## Passage
↓↓↓

Maybe I should preface this by saying “do as I say, not as I do”. I guess I’ll come out and say it: I skipped the first week of classes. Normally I would say that sounds like a really bad idea, but it hasn’t turned out to be so bad, and I had a good reason: I was in Israel.
Going to Israel was only the last piece of my IAP this year. I spent the first week in Florida for winter training for crew, followed by almost two weeks on campus before heading off to Israel.
Winter training basically means all the MIT crew teams ship out down to Cocoa Beach, FL, and spend 10 days rowing, eating and sleeping. And video review of course. It’s a great time to bond with teammates and get some sun in the middle of a gloomy winter.
The boats, (photo taken by Joanie W. ’14)
And this is what happens when we do secret Santa… (photo taken by Catherine C. ’12)

↑↑↑

## Material supplied
↓↓↓

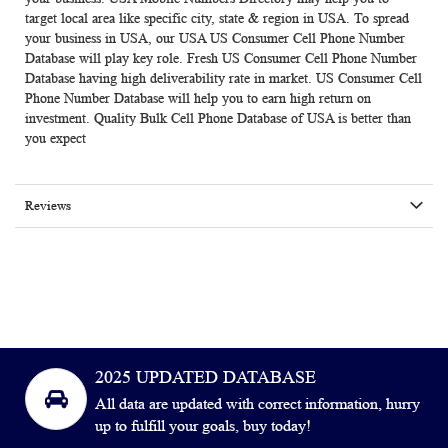
target local area like specific city, state & region in USA. To spread
your business in USA, our USA US Consumer Cell Phone Number
Database will play key role. Fresh US Consumer Cell Phone Number
Database having high deliverability rate in market. US Consumer Cell
Phone Number Database will help you to earn high return on
investment. Quality Bulk Cell Phone Database of USA is better than
you expect
Reviews
2025 UPDATED DATABASE
All data are updated with correct information, hurry
up to fulfill your goals, buy today!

↑↑↑

## Tasks to complete
A. Answer each question about the post on IAP, one line per answer, marked (i), (ii), (iii) to match.
(i) Where was the writer during the first week of classes?
(ii) In which town do the MIT crew teams spend winter training?
(iii) How many days does winter training last?
B. Reproduce the part of the post on IAP starting at "Winter training basically" and ending at "Joanie W. ’14)".
C. Carry on the post about IAP, picking up after its last sentence.

## Answer list
A.
(i) In Israel.
(ii) Cocoa Beach, Florida.
(iii) 10 days.

B.
Winter training basically means all the MIT crew teams ship out down to Cocoa Beach, FL, and spend 10 days rowing, eating and sleeping. And video review of course. It’s a great time to bond with teammates and get some sun in the middle of a gloomy winter.
The boats, (photo taken by Joanie W. ’14)

C.
Back on campus, IAP was in full swing. On campus, IAP is a time when people take classes, hang out and take part in some crazy competitions that I don’t fully comprehend. For me, IAP meant that I was rowing, working in admissions (‘twas the season) and doing whatever my heart desired. I tried Mystery Hunt for the first time, but epically failed to help the team. I went to some seminars on GIS and Transportation Planning, which were really interesting (my subtle hints to get you to consider courses 1 courses 1 or 11 ), and also began an epic adventure with some friends to make things from scratch. During IAP we went on a snow day adventure to learn how to make our own beer and proceeded to set up our brewing station and watch the CO2 bubble away. We made ginger ale (much shorter fermenting process), hummus, zug (a Yememite hot sauce) and bread. The list, however, is much more extensive, but we’ll see how project completion fares with the semester in full tilt. There were also some knitting parties that occurred, as everyone in WILG seemed to start a project over IAP (I personally learned how to purl and am finishing up a scarf; I’m hoping that my next project is a hat. Round needles for the win).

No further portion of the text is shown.